In Life Sentence: The Brief and Tragic Career of Baltimore’s Deadliest Gang Leader, Mark Bowden tells the story of Baltimore’s gang violence through the lens of failed public policy. He shows the impact of urban planning at the individual level by looking at the massive disparity between gentrified areas designed, developed, and patronized by white individuals and historically impoverished and crime ridden areas predominantly inhabited by African Americans.
Baltimore has faced a dichotomy since its founding. The city catered to northern commerce and industrialism through its port while supporting tobacco, corn, and fruit from southern plantations with large populations of slaves. Bowden makes a compelling case that the crime, poverty, and gang violence were created by the city’s public policy, history of discrimination, and corruption of law enforcement and city leaders.
Bowden tells the story of the upbringing, pursuit, and ultimately the prosecution of Montana Barronette and his gang, Trained To Go. Bowden argues that Barronette ultimately “won” the game he was playing, and the environment he encountered at a young age fueled his worldview and actions. Trained To Go was gang of teenagers helping Baltimore lead the country in per capita murders. The gang members are from broken families, and their individual stories are sad. The casual way in which the Sandtown neighborhood residents murder, abuse drugs, and inflict violence is horrible and hard to read.
I enjoyed Bowden’s writing style, and he put together a cohesive and fascinating narrative. He is more known for his book Black Hawk Down: A Story of Modern War, and I plan to add it to my reading list.
Quotes
“Perhaps the most important discovery was that Barronette and his TTG crew were not, as prosecutors and cops suggested, outliers or dangerous psychopaths. They were essentially normal teenagers in an abnormal environment, one that Baltimore (and other cities) had built and sustained very deliberately over centuries.”
“Most of the state was as Southern as Alabama. Wealthy enslavers dominated the state government in Annapolis, so even as the city grew ever more distinctly Northern, it remained under the thumb of those who had more in common with Jefferson Davis than Abraham Lincoln.”
“In 1910, Mayor J. Barry Mahool, considered a social progressive, said, “Blacks should be quarantined in isolated slums.” A year later, Mayor James H. Preston began demolishing well-established middle-class Black neighborhoods downtown to make way for urban renewal projects, mostly to widen major roads, what author Antero Pietila termed, “Baltimore’s first government-sponsored Negro removal project.”
“Black people had always been a huge part of the city’s fabric, and their erasure gave the lie to the word “renewal.” The truth was that Baltimore’s story was largely a failure of whites and Blacks to live together.”
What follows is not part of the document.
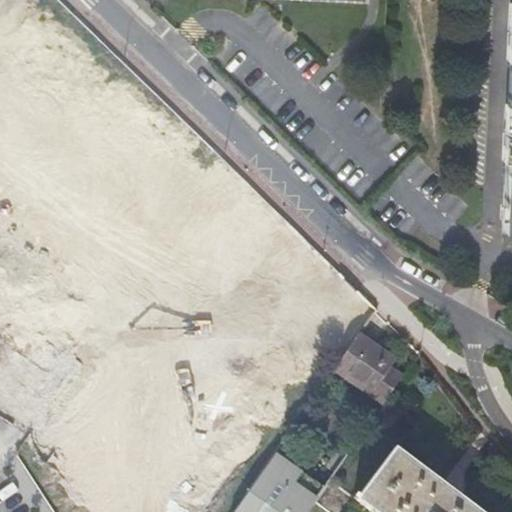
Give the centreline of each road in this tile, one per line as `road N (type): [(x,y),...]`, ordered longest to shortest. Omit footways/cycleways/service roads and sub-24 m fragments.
road 1 (residential): [(102,0),(366,258),(470,319)]
road 2 (residential): [(470,319),(482,393),(511,437)]
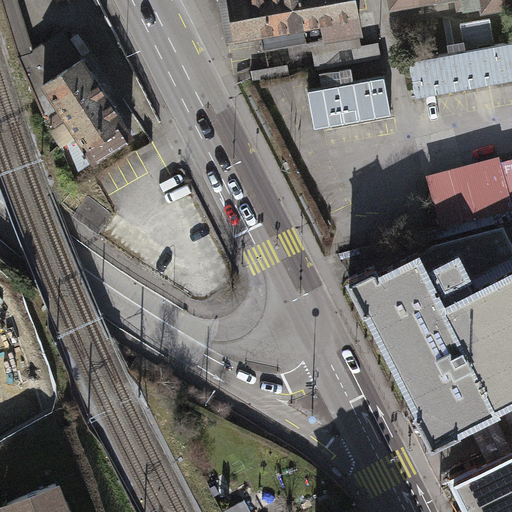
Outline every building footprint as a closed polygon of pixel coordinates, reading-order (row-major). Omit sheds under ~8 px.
[(80,167),(134,134),(63,30),(30,52),(14,0),(2,0),(20,60),(46,116),(55,126),(69,120),(76,133),(67,140),(80,167)] [(355,0),(220,0),(227,38),(228,38),(261,32),(264,49),(313,40),(358,33),(361,32),(357,11),(355,0)] [(511,0),(388,0),(390,7),(436,0),(459,0),(460,3),(464,2),(464,7),(480,5),(481,10),(511,5),(511,0)] [(360,47),(358,33),(313,40),(317,67),(360,60),(358,47),(360,47)] [(511,40),(410,58),(417,94),(511,77),(511,40)] [(381,57),(379,43),(360,47),(358,47),(360,60),(381,57)] [(267,68),(251,71),(253,80),(286,74),(284,65),(267,68)] [(391,112),(384,76),(308,90),(314,126),(391,112)] [(492,212),(511,207),(511,203),(501,163),(500,157),(430,175),(443,225),(492,212)] [(511,160),(501,163),(511,203),(511,160)] [(111,215),(88,198),(75,215),(98,232),(111,215)] [(421,231),(415,232),(418,243),(494,223),(492,212),(443,225),(421,231)] [(432,443),(458,430),(476,421),(487,415),(494,411),(499,409),(497,406),(511,398),(511,245),(503,228),(438,245),(420,254),(419,251),(378,272),(374,265),(348,278),(364,309),(366,309),(418,411),(416,412),(432,443)] [(0,362),(1,362),(0,361),(0,353),(10,345),(0,333),(0,362)] [(501,454),(511,448),(511,447),(502,429),(494,411),(487,415),(476,421),(458,430),(467,447),(476,464),(478,467),(501,455),(501,454)] [(469,511),(511,511),(511,448),(501,454),(501,455),(478,467),(476,464),(449,478),(466,510),(468,509),(469,511)] [(66,511),(55,483),(7,503),(10,511),(66,511)] [(228,511),(259,511),(254,499),(228,509),(228,511)]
“For Tana this was no nihilistic teenage fantasy; it was a life choice. He expected no future. The Game was it, all of it, the hustling, the hunting, the guns, the money, the girls, the drugs. He and his crew expected their run to end badly, and they were good with that. It was a familiar path in Sandtown, one taken by grandfathers, fathers, uncles, brothers, cousins, all either dead or in jail or, in the case of Tana’s father, deported.”